The 4690k Is slightly more powerful than the 4590, however if you don't care for overclocking there is also a 4690 non K version out there that's cheaper and offers identical performance at stock speeds.
 
Solution
If looking to save money, I'd go with the 4590 and r9 290. The 390 is basically a rebadge of the 290 with 8gb vram which won't do much unless you're running a large resolution/mulit monitor display type setup. The overclocking of the 4690k may be beneficial later on if/when it starts to bottleneck cards that won't come out for another 3-4yrs or so (based on i5 2500k performance and current 'future' gen cards that didn't exist when the 2500k was current).
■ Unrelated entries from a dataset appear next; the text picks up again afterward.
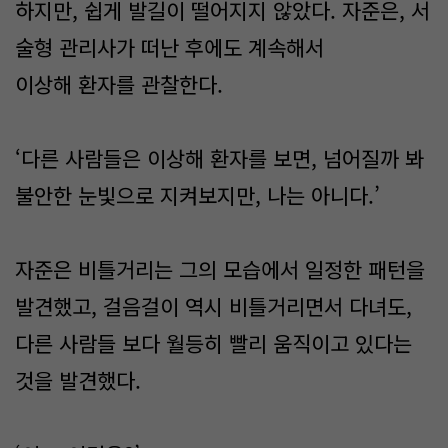
하지만, 쉽게 발길이 떨어지지 않았다. 자준은, 서
술형 관리사가 떠난 후에도 계속해서
이상해 환자를 관찰한다.
‘다른 사람들은 이상해 환자를 보면, 넘어질까 봐
불안한 눈빛으로 지켜보지만, 나는 아니다.’
자준은 비틀거리는 그의 모습에서 일정한 패턴을
발견했고, 걸음걸이 역시 비틀거리면서 다녀도,
다른 사람들 보다 월등히 빨리 움직이고 있다는
것을 발견했다.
The difference in speed with a moderate to decent overclock of 4.4ghz to 4.6ghz on the 4690k over the 4590 locked i5 is a 900mhz to 1.1ghz improvement (if all 4 cores are loaded on the 4590 it will drop from 3.7 to 3.5ghz). 25% to 31% speed increase.
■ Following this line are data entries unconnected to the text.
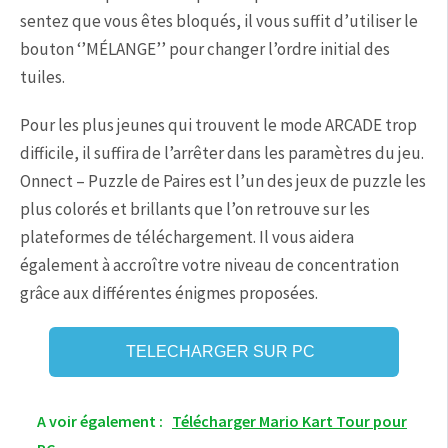
sentez que vous êtes bloqués, il vous suffit d’utiliser le
bouton ‘’MÉLANGE’’ pour changer l’ordre initial des
tuiles.
Pour les plus jeunes qui trouvent le mode ARCADE trop
difficile, il suffira de l’arrêter dans les paramètres du jeu.
Onnect – Puzzle de Paires est l’un des jeux de puzzle les
plus colorés et brillants que l’on retrouve sur les
plateformes de téléchargement. Il vous aidera
également à accroître votre niveau de concentration
grâce aux différentes énigmes proposées.
TELECHARGER SUR PC
A voir également :
Télécharger Mario Kart Tour pour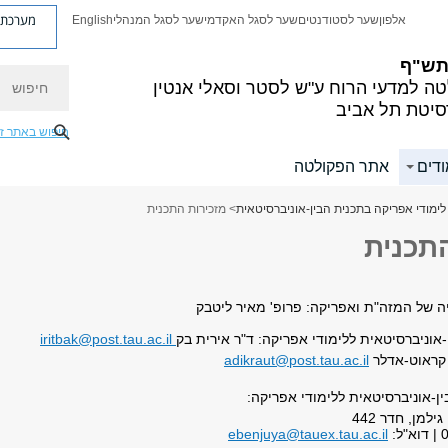
מערכת פ
אלפון
שער לסטודנטים
שער לסגל האקדמי
שער לסגל המנהלי
English
 תש"ף
חיפוש
ה למדעי הרוח
ע"ש לסטר וסאלי אנטין
סיטת תל אביב
חיפוש באתר ז
ודים
אתר הפקולטה
לימודי אפריקה בתכנית הבין-אוניברסיטאית
> מזכירות התכנית
תכנית
ה של המזה"ת ואפריקה: פרופ' מאיר ליטבק
וניברסיטאית ללימודי אפריקה: ד"ר אירית בק
iritbak@post.tau.ac.il
 קראוט-אדלר
adikraut@post.tau.ac.il
ן-אוניברסיטאית ללימודי אפריקה:
גילמן, חדר 442
ebenjuya@tauex.tau.ac.il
For most current games there's not much of a difference unless it's an extremely cpu bound title. Overclocking is more about down the road performance, being able to speed a cpu up once it begins to fall behind which will gradually happen as it ages and newer tech with improved efficiency and ipc performance comes about.
 

InvalidError

Titan
Moderator
My $0.02: unless you are building a PC with the intent of overclocking it, don't bother with it - by the time the system starts feeling sluggish at its stock clock, it will take more than a 20% overclock to make it feel decent again. Better off saving the $100-200 extra in OC-oriented parts for the next (re-)build.
 
PCPartPicker part list / Price breakdown by merchant

CPU: Intel Core i5-4590 3.3GHz Quad-Core Processor ($189.99 @ NCIX US)
Motherboard: Gigabyte GA-H97-D3H ATX LGA1150 Motherboard ($73.99 @ SuperBiiz)
Total: $263.98
Prices include shipping, taxes, and discounts when available
Generated by PCPartPicker 2015-07-22 15:33 EDT-0400

PCPartPicker part list / Price breakdown by merchant

CPU: Intel Core i5-4690K 3.5GHz Quad-Core Processor ($219.99 @ SuperBiiz)
CPU Cooler: Cooler Master Hyper 212 EVO 82.9 CFM Sleeve Bearing CPU Cooler ($25.98 @ OutletPC)
Motherboard: Asus Z97-E ATX LGA1150 Motherboard ($101.98 @ Newegg)
Total: $347.95
Prices include shipping, taxes, and discounts when available
Generated by PCPartPicker 2015-07-22 15:35 EDT-0400

Yea, about an $80 difference. Not really a huge difference either way, amounts to about 2-3 trips to a fast food place for dinner over the next 3-4yrs. I'd suggest the 4590 and use the extra $80 toward a gpu upgrade but there really isn't one for that price. A gtx 970 would eat up that $80 from the price of an r9 290 and give maybe 4-5fps more in some games. To make the next real performance leap from a 290/970 would be the gtx 980 and that a couple hundred over a gtx 970 and about $300 more than the r9 290.